**Work item:**
Word for word, copy the entire listing below, but do not carry over any pictures.

**Source records:**
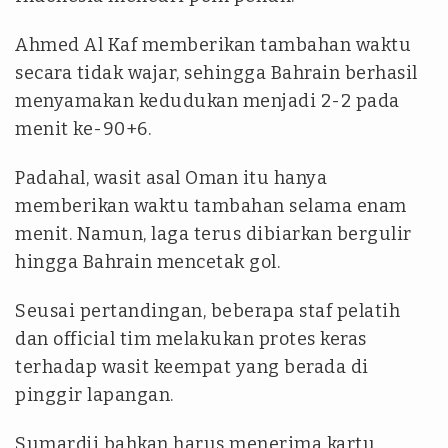
Ahmed Al Kaf memberikan tambahan waktu
secara tidak wajar, sehingga Bahrain berhasil
menyamakan kedudukan menjadi 2-2 pada
menit ke-90+6.
Padahal, wasit asal Oman itu hanya
memberikan waktu tambahan selama enam
menit. Namun, laga terus dibiarkan bergulir
hingga Bahrain mencetak gol.
Seusai pertandingan, beberapa staf pelatih
dan official tim melakukan protes keras
terhadap wasit keempat yang berada di
pinggir lapangan.
Sumardji bahkan harus menerima kartu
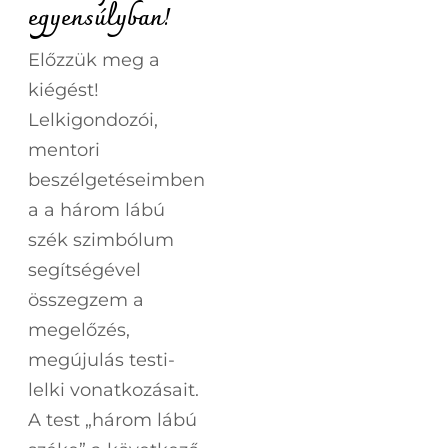
egyensúlyban!
Előzzük meg a
kiégést!
Lelkigondozói,
mentori
beszélgetéseimben
a a három lábú
szék szimbólum
segítségével
összegzem a
megelőzés,
megújulás testi-
lelki vonatkozásait.
A test „három lábú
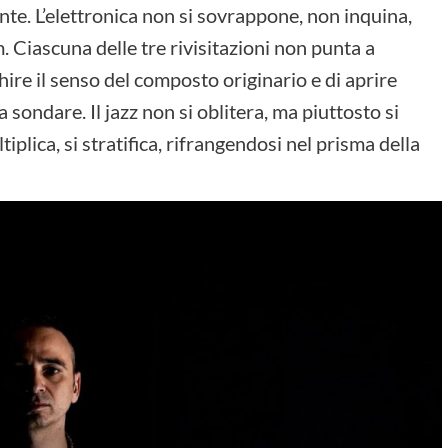
ante. L’elettronica non si sovrappone, non inquina,
. Ciascuna delle tre rivisitazioni non punta a
chire il senso del composto originario e di aprire
 sondare. Il jazz non si oblitera, ma piuttosto si
tiplica, si stratifica, rifrangendosi nel prisma della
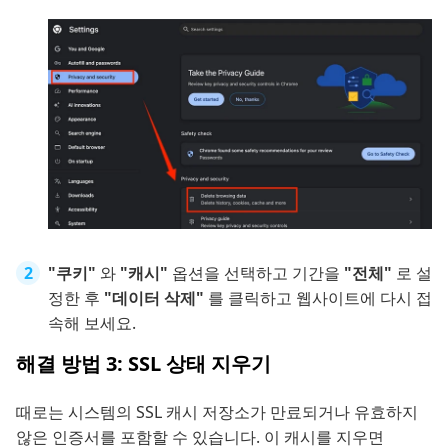
"쿠키"
와
"캐시"
옵션을 선택하고 기간을
"전체"
로 설
정한 후
"데이터 삭제"
를 클릭하고 웹사이트에 다시 접
속해 보세요.
해결 방법 3: SSL 상태 지우기
때로는 시스템의 SSL 캐시 저장소가 만료되거나 유효하지
않은 인증서를 포함할 수 있습니다. 이 캐시를 지우면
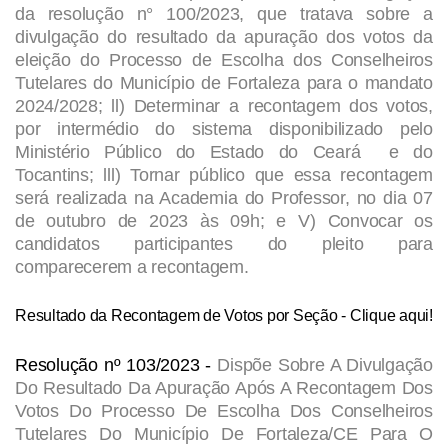
da resolução n° 100/2023, que tratava sobre a
divulgação do resultado da apuração dos votos da
eleição do Processo de Escolha dos Conselheiros
Tutelares do Município de Fortaleza para o mandato
2024/2028; ll) Determinar a recontagem dos votos,
por intermédio do sistema disponibilizado pelo
Ministério Público do Estado do Ceará e do
Tocantins; lll) Tornar público que essa recontagem
será realizada na Academia do Professor, no dia 07
de outubro de 2023 às 09h; e V) Convocar os
candidatos participantes do pleito para
comparecerem a recontagem.
Resultado da Recontagem de Votos por Seção
- Clique aqui!
Resolução nº 103/2023 -
Dispõe Sobre A Divulgação
Do Resultado Da Apuração Após A Recontagem Dos
Votos Do Processo De Escolha Dos Conselheiros
Tutelares Do Município De Fortaleza/CE Para O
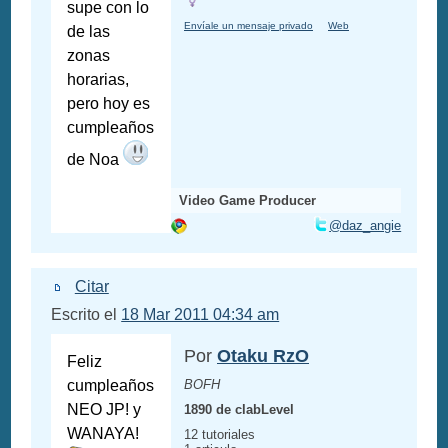
supe con lo
Envíale un mensaje privado
Web
de las
zonas
horarias,
pero hoy es
cumpleaños
de Noa
Video Game Producer
@daz_angie
Citar
Escrito el
18 Mar 2011 04:34 am
Por
Otaku RzO
Feliz
cumpleaños
BOFH
NEO JP! y
1890 de clabLevel
WANAYA!
12 tutoriales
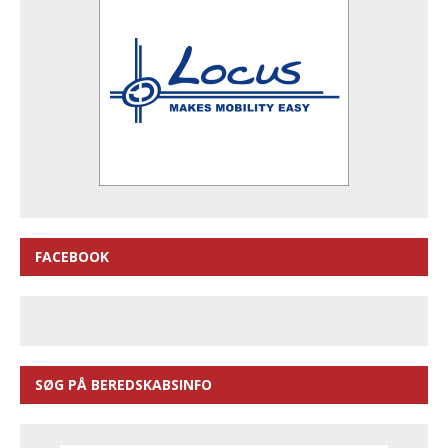
FACEBOOK
SØG PÅ BEREDSKABSINFO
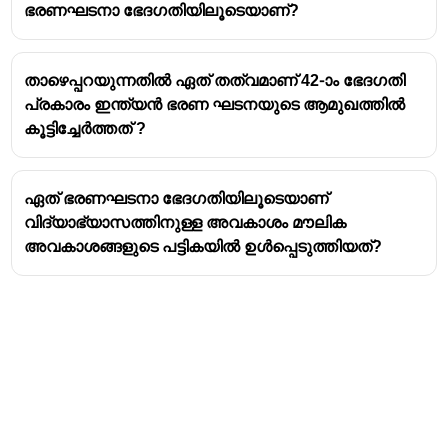
ഭരണഘടനാ ഭേദഗതിയിലൂടെയാണ്?
താഴെപ്പറയുന്നതിൽ ഏത് തത്വമാണ് 42-ാം ഭേദഗതി
പ്രകാരം ഇന്ത്യൻ ഭരണ ഘടനയുടെ ആമുഖത്തിൽ
കൂട്ടിച്ചേർത്തത് ?
ഏത് ഭരണഘടനാ ഭേദഗതിയിലൂടെയാണ്
വിദ്യാഭ്യാസത്തിനുള്ള അവകാശം മൗലിക
അവകാശങ്ങളുടെ പട്ടികയിൽ ഉൾപ്പെടുത്തിയത്?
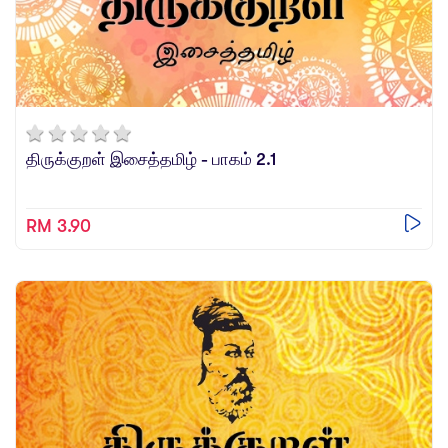
திருக்குறள் இசைத்தமிழ் - பாகம் 2.1
RM 3.90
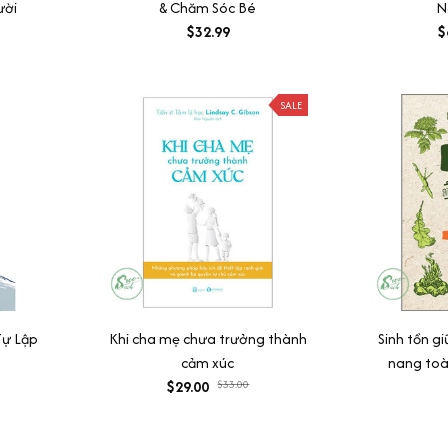
ười
& Chăm Sóc Bé
N
$32.99
$
SALE
Tự Lập
Khi cha mẹ chưa trưởng thành
Sinh tồn g
cảm xúc
nang toà
$29.00
$33.00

**Finished task:**
Ahmed Al Kaf memberikan tambahan waktu
secara tidak wajar, sehingga Bahrain berhasil
menyamakan kedudukan menjadi 2-2 pada
menit ke-90+6.
Padahal, wasit asal Oman itu hanya
memberikan waktu tambahan selama enam
menit. Namun, laga terus dibiarkan bergulir
hingga Bahrain mencetak gol.
Seusai pertandingan, beberapa staf pelatih
dan official tim melakukan protes keras
terhadap wasit keempat yang berada di
pinggir lapangan.
Sumardji bahkan harus menerima kartu
egyensúlyban!
Előzzük meg a
kiégést!
Lelkigondozói,
mentori
beszélgetéseimben
a a három lábú
szék szimbólum
segítségével
összegzem a
megelőzés,
megújulás testi-
lelki vonatkozásait.
A test „három lábú
ante. L’elettronica non si sovrappone, non inquina,
. Ciascuna delle tre rivisitazioni non punta a
chire il senso del composto originario e di aprire
 sondare. Il jazz non si oblitera, ma piuttosto si
tiplica, si stratifica, rifrangendosi nel prisma della
"쿠키"
와
"캐시"
옵션을 선택하고 기간을
"전체"
로 설
정한 후
"데이터 삭제"
를 클릭하고 웹사이트에 다시 접
속해 보세요.
해결 방법 3: SSL 상태 지우기
때로는 시스템의 SSL 캐시 저장소가 만료되거나 유효하지
않은 인증서를 포함할 수 있습니다. 이 캐시를 지우면
da resolução n° 100/2023, que tratava sobre a
divulgação do resultado da apuração dos votos da
eleição do Processo de Escolha dos Conselheiros
Tutelares do Município de Fortaleza para o mandato
2024/2028; ll) Determinar a recontagem dos votos,
por intermédio do sistema disponibilizado pelo
Ministério Público do Estado do Ceará e do
Tocantins; lll) Tornar público que essa recontagem
será realizada na Academia do Professor, no dia 07
de outubro de 2023 às 09h; e V) Convocar os
candidatos participantes do pleito para
comparecerem a recontagem.
Resultado da Recontagem de Votos por Seção
- Clique aqui!
Resolução nº 103/2023 -
Dispõe Sobre A Divulgação
Do Resultado Da Apuração Após A Recontagem Dos
Votos Do Processo De Escolha Dos Conselheiros
Tutelares Do Município De Fortaleza/CE Para O
supe con lo
Envíale un mensaje privado
Web
de las
zonas
horarias,
pero hoy es
cumpleaños
de Noa
Video Game Producer
@daz_angie
Citar
Escrito el
18 Mar 2011 04:34 am
Por
Otaku RzO
Feliz
cumpleaños
BOFH
NEO JP! y
1890 de clabLevel
WANAYA!
12 tutoriales
FACEBOOK
SØG PÅ BEREDSKABSINFO
ഭരണഘടനാ ഭേദഗതിയിലൂടെയാണ്?
താഴെപ്പറയുന്നതിൽ ഏത് തത്വമാണ് 42-ാം ഭേദഗതി
പ്രകാരം ഇന്ത്യൻ ഭരണ ഘടനയുടെ ആമുഖത്തിൽ
കൂട്ടിച്ചേർത്തത് ?
ഏത് ഭരണഘടനാ ഭേദഗതിയിലൂടെയാണ്
വിദ്യാഭ്യാസത്തിനുള്ള അവകാശം മൗലിക
അവകാശങ്ങളുടെ പട്ടികയിൽ ഉൾപ്പെടുത്തിയത്?
திருக்குறள் இசைத்தமிழ் - பாகம் 2.1
RM 3.90
ười
& Chăm Sóc Bé
N
$32.99
$
SALE
Tự Lập
Khi cha mẹ chưa trưởng thành
Sinh tồn g
cảm xúc
nang toà
$29.00
$33.00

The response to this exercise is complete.